Ils savent lorsqu’il s’agit d’enjeu national, de surmonter leurs différences et d’avancer en rang serré. Ce mercredi, la fibre patriotique s’est exprimée au cours d’une marche qu’on peut finalement qualifier de la marche du siècle. Acteurs politiques de l’opposition et la mouvance critique, syndicats, société civile, zémidjan ont arpenté les artères de Cotonou ce mercredi 29 octobre 2014 pour une seule obsession. Réclamer les élections communales et locales.
Il sonne 8 heures. L’esplanade de l’étoile rouge commence par se colorer peu à peu en rouge. Des gens affluent de toute part. Certains en voiture, d’autres à moto, rallient ce grand lieu de regroupement. La foule se constitue et le badaud commence par s’intéresser. En un tour de bras, l’information est vite répandue au sein des amis en jaune (Zémidjan) et ils affluent sans invitation. Jusque-là, on a encore une idée vague de ce qui se passera les minutes et secondes à venir.
Peu de temps après, certaines personnalités commencent par faire leur apparition. Joseph Djogbénou et les membres de son parti Alternative citoyenne en premier, les responsables syndicaux ensuite, les forces de l’opposition, de la mouvance critique et de la société civile aussi. Les femmes Amazones étaient aussi de la partie. La foule est impressionnante. Mais jusque-là, rien ne rassure encore de la tenue réussie de cette marche. Les informations répandues comme une traînée de poudre la veille, renseignent sur la perturbation de l’événement. La peur d’une escalade taraude les esprits.
Mais hier matin, l’atmosphère était moins tendue. Le fort bataclan policier et les engins lourds souvent déployés à la Bourse du travail n’étaient pas au rendez-vous. Les nouvelles sont donc bonnes. Autour de 9heures, la marche démarre. Le point de chute, la place Lénine à Akpakpa. Contrairement à ce qu’on pouvait s’attendre, elle a été bien encadrée par les hommes en uniformes. Le trajet est harassant, la canicule vive. Un soleil de plomb rend chaud le macadam qui brûle les souliers ; la sueur dégouline, mais les marcheurs ne reculent pas. Sur le trajet, des hommes et femmes rejoignent la troupe. A moto, à pied, nul ne voulait vraiment se faire prier. Pour beaucoup, l’enjeu est plus fort que tout.
Sur les pancartes, les messages tout aussi variés sonnent comme une invite pressante à rompre avec l’atermoiement et les jeux politiques actuels, pour parvenir enfin à l’organisation des élections municipales, communales et locales. « Non à la Lépi d’exclusion et d’injustice sociale, 8 ans de douleur, où est la Liste électorale permanente informatisée (Lépi) ?, trop de mensonges, trop de fraudes, trop de scandales », lit-on sur les pancartes
La leçon de sagesse
A voir l’allergie du Chef et de son gouvernement aux actions de rue, on était loin de penser à une hypothèse aussi pacifique que celle d’hier.

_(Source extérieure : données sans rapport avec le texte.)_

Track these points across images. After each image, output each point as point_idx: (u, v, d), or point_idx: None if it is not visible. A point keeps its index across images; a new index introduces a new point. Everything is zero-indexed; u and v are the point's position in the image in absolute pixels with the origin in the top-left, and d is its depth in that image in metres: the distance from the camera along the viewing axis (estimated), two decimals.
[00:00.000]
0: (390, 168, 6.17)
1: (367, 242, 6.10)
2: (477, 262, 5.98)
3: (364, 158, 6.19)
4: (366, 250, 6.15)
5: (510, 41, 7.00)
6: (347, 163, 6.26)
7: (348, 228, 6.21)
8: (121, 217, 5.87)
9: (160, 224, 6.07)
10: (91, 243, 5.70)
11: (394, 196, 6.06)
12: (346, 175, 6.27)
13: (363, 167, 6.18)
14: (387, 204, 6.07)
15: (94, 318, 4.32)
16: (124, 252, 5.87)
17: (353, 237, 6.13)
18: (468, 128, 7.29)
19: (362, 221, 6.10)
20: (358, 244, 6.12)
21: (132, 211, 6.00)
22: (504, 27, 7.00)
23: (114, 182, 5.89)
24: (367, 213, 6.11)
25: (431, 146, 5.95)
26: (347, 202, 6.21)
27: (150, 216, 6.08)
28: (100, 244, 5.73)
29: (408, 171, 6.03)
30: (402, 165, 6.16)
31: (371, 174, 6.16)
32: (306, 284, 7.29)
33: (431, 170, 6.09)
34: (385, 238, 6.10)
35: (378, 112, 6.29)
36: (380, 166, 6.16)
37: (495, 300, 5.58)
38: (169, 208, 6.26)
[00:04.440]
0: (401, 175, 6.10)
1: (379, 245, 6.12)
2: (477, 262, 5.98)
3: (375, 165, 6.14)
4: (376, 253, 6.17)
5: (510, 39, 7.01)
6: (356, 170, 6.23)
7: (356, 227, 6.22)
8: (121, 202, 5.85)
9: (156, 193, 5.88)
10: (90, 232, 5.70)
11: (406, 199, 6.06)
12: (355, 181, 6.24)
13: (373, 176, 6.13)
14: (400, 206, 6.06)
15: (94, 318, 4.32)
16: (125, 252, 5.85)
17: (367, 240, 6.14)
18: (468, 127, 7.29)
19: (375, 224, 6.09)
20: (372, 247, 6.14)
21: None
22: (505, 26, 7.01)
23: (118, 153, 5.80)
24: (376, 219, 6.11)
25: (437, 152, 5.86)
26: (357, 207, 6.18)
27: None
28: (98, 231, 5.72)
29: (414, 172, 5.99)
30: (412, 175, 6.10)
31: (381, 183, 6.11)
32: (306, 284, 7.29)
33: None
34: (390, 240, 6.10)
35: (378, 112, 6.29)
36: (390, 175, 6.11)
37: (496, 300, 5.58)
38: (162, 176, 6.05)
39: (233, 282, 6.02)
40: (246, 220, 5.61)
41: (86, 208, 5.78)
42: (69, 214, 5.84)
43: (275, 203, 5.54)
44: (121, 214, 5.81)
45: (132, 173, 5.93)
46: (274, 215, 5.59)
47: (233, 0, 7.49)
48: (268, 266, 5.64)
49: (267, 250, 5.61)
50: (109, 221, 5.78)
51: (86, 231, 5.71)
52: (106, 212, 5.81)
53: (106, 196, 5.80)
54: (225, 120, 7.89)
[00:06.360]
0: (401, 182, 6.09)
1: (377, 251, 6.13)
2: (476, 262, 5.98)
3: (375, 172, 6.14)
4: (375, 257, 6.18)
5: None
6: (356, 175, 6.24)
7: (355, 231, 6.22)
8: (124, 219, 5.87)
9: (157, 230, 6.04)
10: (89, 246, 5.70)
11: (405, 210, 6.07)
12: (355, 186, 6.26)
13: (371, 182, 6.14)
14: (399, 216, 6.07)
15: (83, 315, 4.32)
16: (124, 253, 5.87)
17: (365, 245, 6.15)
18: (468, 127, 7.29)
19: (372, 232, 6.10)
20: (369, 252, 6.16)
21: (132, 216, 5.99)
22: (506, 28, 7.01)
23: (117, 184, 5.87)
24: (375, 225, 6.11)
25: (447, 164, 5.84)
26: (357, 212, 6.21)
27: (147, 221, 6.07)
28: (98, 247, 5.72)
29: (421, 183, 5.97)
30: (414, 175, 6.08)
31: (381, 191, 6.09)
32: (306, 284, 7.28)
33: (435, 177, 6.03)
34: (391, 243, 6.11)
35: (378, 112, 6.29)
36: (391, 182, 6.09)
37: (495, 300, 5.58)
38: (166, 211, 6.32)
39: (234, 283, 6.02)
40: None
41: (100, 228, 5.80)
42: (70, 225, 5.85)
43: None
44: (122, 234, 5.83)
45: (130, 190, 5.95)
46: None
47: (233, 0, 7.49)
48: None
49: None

Quelques jours avant, le Chef de l’Etat Yayi Boni, au cours d’une sortie politique avait condamné vertement l’initiative. En face, les acteurs politiques aussi étaient dans une logique de raidissement ; ce qui laissait entrevoir un scénario catastrophe.
Mais rien n’y fit. Apparemment, le Chef a été pour une fois, bien conseillé. La marche n’a pas été réprimée et s’en est un gros point pour la démocratie béninoise. Mais les forces de l’ordre aussi l’étaient. A voir le professionnalisme qu’ils ont imprimé à l’organisation pratique de cette marche, on semble déduire que la hiérarchie policière aussi en avait marre et voulait les élections. Tout était donc réuni pour que l’événement soit une réussite et il l’a été. Dans les coulisses, on susurre que l’exploit sera réédité en l’absence de réaction.